STUDY TEXT

# # # #

Bisphenol H exposure disrupts Leydig cell function in adult rats via oxidative stress-mediated m6A modifications: Implications for reproductive toxicity

• Published in: Ecotoxicology and environmental safety Vol. 285; p. 117061
• Main Authors: Wang, Shaowei, Lu, Han, Su, Ming, He, Jiayi, Tang, Yunbing, Ying, Yingfen, Chen, Zhuoqi, Zhu, Qiqi, Ge, Ren-Shan, Li, Huitao, Li, Xiaoheng
• Format: Journal Article
• Language: English
• Published: Netherlands Elsevier Inc 15.10.2024; Elsevier
• Subjects: BPH; Leydig cells; M6A modification; Testosterone; YTHDF3; Testosterone; BPH; YTHDF3; M6A modification; Leydig cells
• ISSN: 0147-6513; 1090-2414; 1090-2414
• DOI: 10.1016/j.ecoenv.2024.117061

Bisphenol H (BPH) has emerged as a potential alternative to bisphenol A (BPA), which has been curtailed for use due to concerns over its reproductive and endocrine toxicity. This study investigates whether BPH exerts antiandrogenic effects by impairing Leydig cell function, a critical component in testosterone production. We administered orally BPH to adult male rats at doses of 0, 1, 10, and 100 mg/kg/day for 7 days. Notably, BPH treatment resulted in a dose-dependent reduction in testicular testosterone levels, with significant decreases observed at ≥ 1 mg/kg/day. Additionally, BPH affected the expression of key genes involved in steroidogenesis and cholesterol metabolism, including Nr5a1, Nr3c4, Lhcgr, Scarb1, and Star, at higher doses (10 and/or 100 mg/kg/day). The study also revealed alterations in antioxidant gene expression (Sod2 and Cat) and modulation of m6A-related genes (Ythdf1–3 and Foxo3) and their proteins. Through MeRIP-qPCR analysis, we identified increased m6A modifications in Scarb1 and Star genes following BPH exposure. In vitro experiments with primary Leydig cells confirmed that BPH enhanced oxidative stress and diminished testosterone production, which were partially mitigated by antioxidant vitamin E supplementation and Ythdf3 knockdown. Meanwhile, simultaneous administration of BPH and vitamin E to primary Leydig cells partially counteracted BPH-induced alterations in the Ythdf3 expression. Our findings underscore a novel mechanism by which BPH disrupts Leydig cell function through the oxidative stress-m6A modification-autophagy pathway, raising concerns about its potential reproductive toxicity. [Display omitted] •BPH significantly reduces testicular testosterone levels.•BPH downregulates the expression of steroidogenesis-related genes.•BPH induces an increase in m6A levels of Scarb1 and Star genes in Leydig cells.•BPH increases oxidative stress and autophagy levels in Leydig cells.

# # # #

(Stored items)
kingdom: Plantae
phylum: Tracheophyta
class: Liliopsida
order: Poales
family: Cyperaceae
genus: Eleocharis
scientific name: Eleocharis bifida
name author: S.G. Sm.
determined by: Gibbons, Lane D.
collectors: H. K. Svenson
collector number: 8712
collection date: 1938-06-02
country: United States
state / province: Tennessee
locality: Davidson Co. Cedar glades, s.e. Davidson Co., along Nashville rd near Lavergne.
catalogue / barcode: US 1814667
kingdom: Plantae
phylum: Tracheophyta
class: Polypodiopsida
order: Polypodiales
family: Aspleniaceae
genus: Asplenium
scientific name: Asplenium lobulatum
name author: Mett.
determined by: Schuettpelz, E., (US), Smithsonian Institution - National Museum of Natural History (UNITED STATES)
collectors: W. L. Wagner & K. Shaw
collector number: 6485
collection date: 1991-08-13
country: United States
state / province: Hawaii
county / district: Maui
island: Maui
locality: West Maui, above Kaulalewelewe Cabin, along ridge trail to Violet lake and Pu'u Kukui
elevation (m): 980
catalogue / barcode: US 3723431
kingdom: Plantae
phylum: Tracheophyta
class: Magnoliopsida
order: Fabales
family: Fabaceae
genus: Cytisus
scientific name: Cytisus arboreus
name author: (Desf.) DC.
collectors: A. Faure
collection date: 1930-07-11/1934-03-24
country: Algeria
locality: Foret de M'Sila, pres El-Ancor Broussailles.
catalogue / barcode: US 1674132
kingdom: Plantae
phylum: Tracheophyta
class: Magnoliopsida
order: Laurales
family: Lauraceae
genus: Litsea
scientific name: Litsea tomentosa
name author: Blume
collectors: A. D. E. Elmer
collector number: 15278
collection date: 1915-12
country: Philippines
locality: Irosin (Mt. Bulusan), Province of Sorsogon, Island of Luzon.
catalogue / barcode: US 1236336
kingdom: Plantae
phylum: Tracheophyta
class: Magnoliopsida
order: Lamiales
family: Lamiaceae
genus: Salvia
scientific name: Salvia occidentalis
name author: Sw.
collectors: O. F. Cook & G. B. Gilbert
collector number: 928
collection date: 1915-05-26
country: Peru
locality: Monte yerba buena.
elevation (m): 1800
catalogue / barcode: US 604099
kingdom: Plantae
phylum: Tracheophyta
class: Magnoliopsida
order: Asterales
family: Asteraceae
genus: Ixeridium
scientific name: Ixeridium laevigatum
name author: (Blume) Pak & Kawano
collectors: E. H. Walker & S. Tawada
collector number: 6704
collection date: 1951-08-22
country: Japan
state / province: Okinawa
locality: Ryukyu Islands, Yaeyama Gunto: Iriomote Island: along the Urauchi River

# # # #

WORK ITEM
Translate into Spanish this sentence from the bisphenol H abstract: "We administered orally BPH to adult male rats at doses of 0, 1, 10, and 100 mg/kg/day for 7 days." Rely only on the bisphenol H abstract, not on the listing.

EXERCISE ANSWER
Administramos BPH por vía oral a ratas macho adultas en dosis de 0, 1, 10 y 100 mg/kg/día durante 7 días.